As if on cue, the winds swept in and the clouds descended on our little Puget Sound island a day and a half after the last of our fall events. Sunday dawned bright and beautiful for cider-pressing with our pal David and cleaning up the debris still left from the farm tour. Then Monday brought the fall weather we're more familiar with.
The rains may be upon us soon.
But, we would be grinches to complain - what a summer and early fall it's been.
In the swirl of farm-related activity, there's been a fair amount of regular life that's been taking place as well. Our journey into the worlds of both middle school and homeschooling so far have been much less dramatic than we'd anticipated. We are fortunate to count some of the best teachers anywhere among our clan.

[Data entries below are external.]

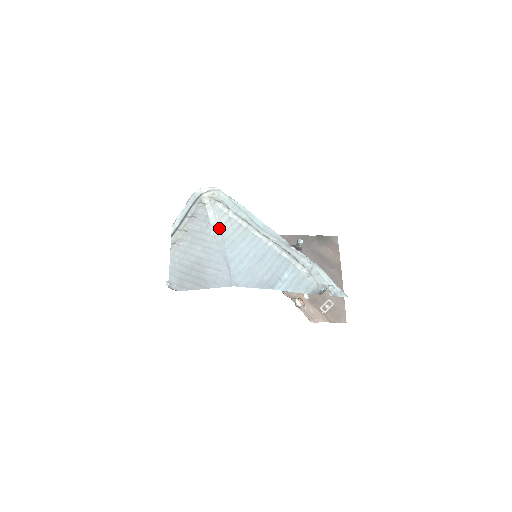
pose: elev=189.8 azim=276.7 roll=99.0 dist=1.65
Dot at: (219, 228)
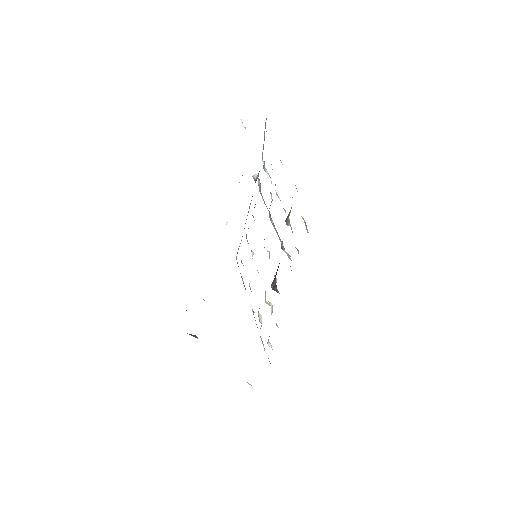
Dot at: occluded
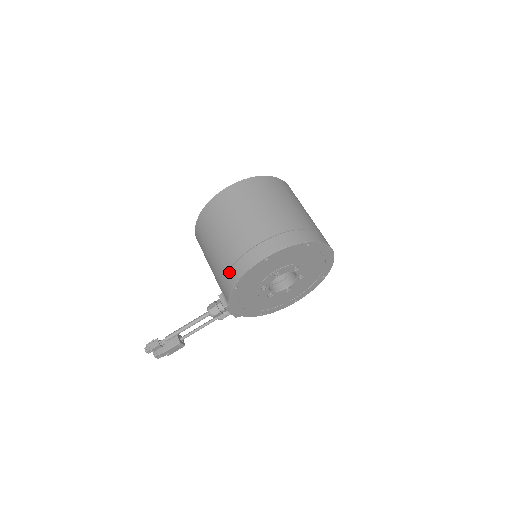
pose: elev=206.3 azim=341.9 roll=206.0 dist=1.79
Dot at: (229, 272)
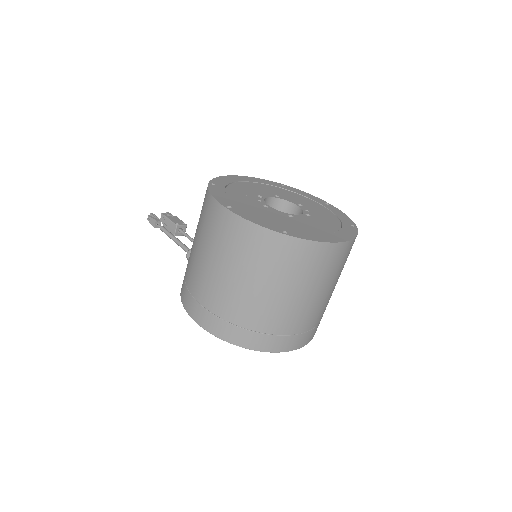
Dot at: (184, 276)
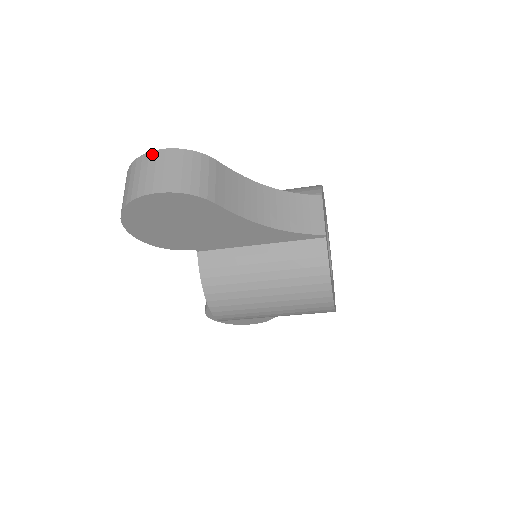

Even though the rains and short days are just around the corner, I'd be lying if I didn't fess up that fall is actually my favorite season. I love the cool dry days and the chilly nights, the culmination of all the planting and tending, the rustle of wind through falling leaves.

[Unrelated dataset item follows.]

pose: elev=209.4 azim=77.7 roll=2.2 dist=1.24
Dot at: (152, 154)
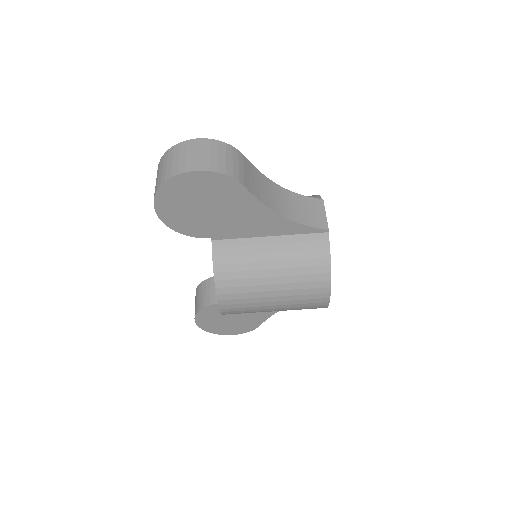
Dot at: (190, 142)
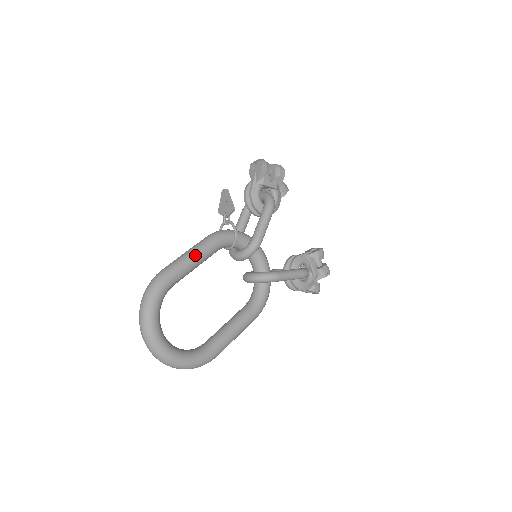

Here on the farm, of course, it means more work - witness these past few weekends! Still to come is shearing, and slaughter. We're building another shed to finally provide a home for hay and bicycles, racing against time to finish it before mud season. But the work is good work, clean work, work that produces something tangible and solid at the end of the day. Same goes for cooking down that bumper crop of tomatoes into sauce - feels so satisfying to click those containers shut and line them up in the freezer.
Many folks think of fall as a time of death - the trees shed their leaves, the plants in the garden die back. But somehow it always feels like renewal to me. Summer has offered up its plenty, now's the time to shut the windows and turn inward, to reflect, to prepare for the winter ahead and plan for the spring beyond.